# New Beekeeper in Chesapeake, VA



## Brent Strange (Apr 1, 2011)

Hello all,

I am totally new to beekeeping and am looking forward to learning about bees. A friend gave me a hive body, three supers, frames and foundation, and some equipment that had had used some time ago. I am in grad school so between papers and home projects I am sanding down and repainting the woodenware and reading, reading, reading. My friend also gave me Root's ABC and XYZ of Bee Culture, Dadant's First Lessons in Beekeeping, and another book by Phillips. I need to get a hive tool but that is it. 
My 7 year old daughter wants bees so we can have honey all the time  My wife is excited about the small crop of wax we will get each year and I am looking forward to a good excuse to take a study break and get outside.
Thanks in advance for the help and teaching.


----------



## BeeCurious (Aug 7, 2007)

Hi and welcome,

Have you ordered bees?


----------



## Specialkayme (Sep 4, 2005)

Welcome to the site!


----------



## AmericasBeekeeper (Jan 24, 2010)

Welcome, if you need anything just ask.

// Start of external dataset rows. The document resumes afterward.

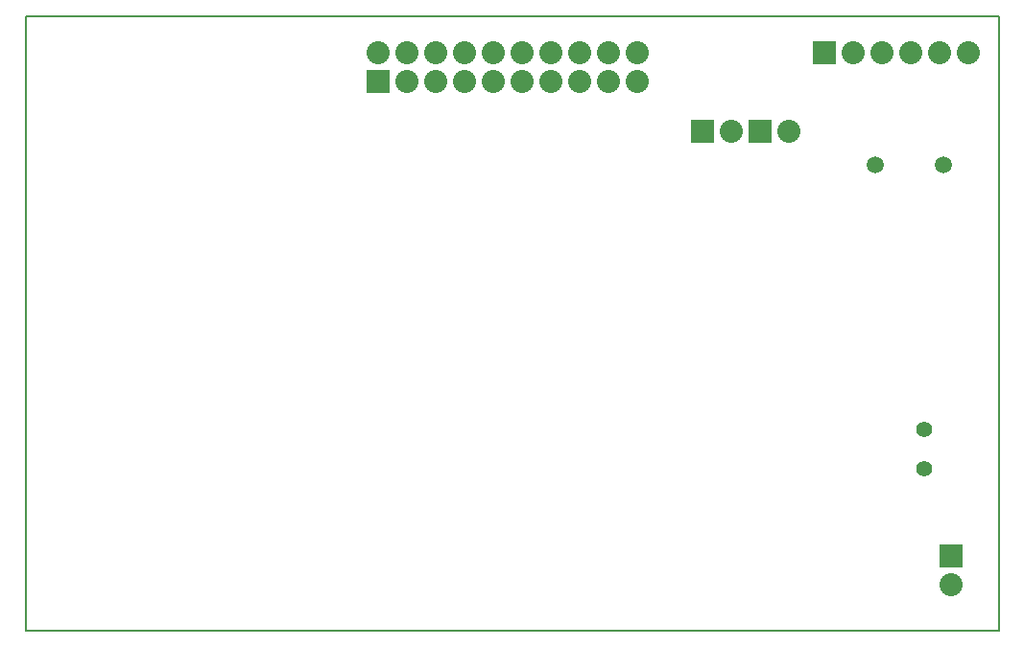
<source format=gbs>
G04 (created by PCBNEW-RS274X (2011-05-25)-stable) date Wed 16 May 2012 19:41:43 CEST*
G01*
G70*
G90*
%MOIN*%
G04 Gerber Fmt 3.4, Leading zero omitted, Abs format*
%FSLAX34Y34*%
G04 APERTURE LIST*
%ADD10C,0.006000*%
%ADD11C,0.008000*%
%ADD12R,0.080000X0.080000*%
%ADD13C,0.080000*%
%ADD14C,0.055400*%
%ADD15C,0.059400*%
G04 APERTURE END LIST*
G54D10*
G54D11*
X14450Y-56300D02*
X14450Y-34950D01*
X48250Y-56300D02*
X14450Y-56300D01*
X48250Y-34950D02*
X48250Y-56300D01*
X15250Y-34950D02*
X48250Y-34950D01*
X14450Y-34950D02*
X15250Y-34950D01*
G54D12*
X42200Y-36200D03*
G54D13*
X43200Y-36200D03*
X44200Y-36200D03*
X45200Y-36200D03*
X46200Y-36200D03*
X47200Y-36200D03*
G54D14*
X45650Y-50689D03*
X45650Y-49311D03*
G54D12*
X46600Y-53700D03*
G54D13*
X46600Y-54700D03*
G54D12*
X26700Y-37200D03*
G54D13*
X26700Y-36200D03*
X27700Y-37200D03*
X27700Y-36200D03*
X28700Y-37200D03*
X28700Y-36200D03*
X29700Y-37200D03*
X29700Y-36200D03*
X30700Y-37200D03*
X30700Y-36200D03*
X31700Y-37200D03*
X31700Y-36200D03*
X32700Y-37200D03*
X32700Y-36200D03*
X33700Y-37200D03*
X33700Y-36200D03*
X34700Y-37200D03*
X34700Y-36200D03*
X35700Y-37200D03*
X35700Y-36200D03*
G54D12*
X37950Y-38950D03*
G54D13*
X38950Y-38950D03*
G54D12*
X39950Y-38950D03*
G54D13*
X40950Y-38950D03*
G54D15*
X46331Y-40100D03*
X43969Y-40100D03*
M02*

</source>
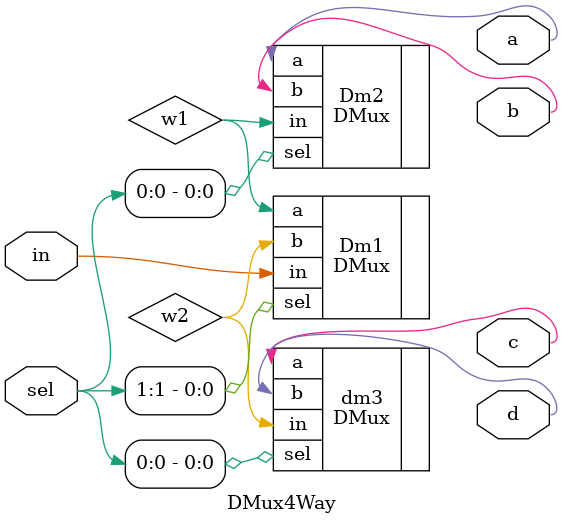
<source format=v>
/**
 * 4-way demultiplexor:
 * {a, b, c, d} = {in, 0, 0, 0} if sel == 00
 *                {0, in, 0, 0} if sel == 01
 *                {0, 0, in, 0} if sel == 10
 *                {0, 0, 0, in} if sel == 11
 */

module DMux4Way(
	input in,
	input [1:0] sel,
    output a,
	output b,
	output c,
	output d
);
	
   wire w1 ,w2;
  DMux Dm1(.in(in),.sel(sel[1]),.a(w1),.b(w2));
  DMux Dm2(.in(w1),.sel(sel[0]),.a(a),.b(b));
  DMux dm3(.in(w2),.sel(sel[0]),.a(c),.b(d));
endmodule

</source>
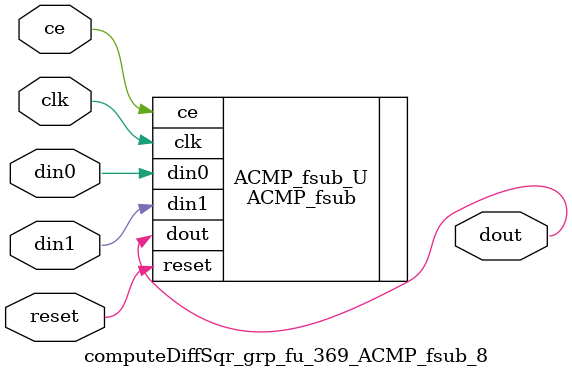
<source format=v>

`timescale 1 ns / 1 ps
module computeDiffSqr_grp_fu_369_ACMP_fsub_8(
    clk,
    reset,
    ce,
    din0,
    din1,
    dout);

parameter ID = 32'd1;
parameter NUM_STAGE = 32'd1;
parameter din0_WIDTH = 32'd1;
parameter din1_WIDTH = 32'd1;
parameter dout_WIDTH = 32'd1;
input clk;
input reset;
input ce;
input[din0_WIDTH - 1:0] din0;
input[din1_WIDTH - 1:0] din1;
output[dout_WIDTH - 1:0] dout;



ACMP_fsub #(
.ID( ID ),
.NUM_STAGE( 4 ),
.din0_WIDTH( din0_WIDTH ),
.din1_WIDTH( din1_WIDTH ),
.dout_WIDTH( dout_WIDTH ))
ACMP_fsub_U(
    .clk( clk ),
    .reset( reset ),
    .ce( ce ),
    .din0( din0 ),
    .din1( din1 ),
    .dout( dout ));

endmodule

</source>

It would justify a trip up to see my kids and grandkids. My daughter is a Chesapeake cop.


----------



## Brent Strange (Apr 1, 2011)

Wow. Thanks for the reply's ya'll. @BeeCurious - No I have not ordered bees yet as I met a gentlemen who keeps bees at a farmer's place and he offered to give me a split (not sure on the right term) from one of his twenty hives if I help him when he calls. 
@AmericasBeekeeper - I am not shy about asking. It's a small world . . . my wife has family in Florida.


----------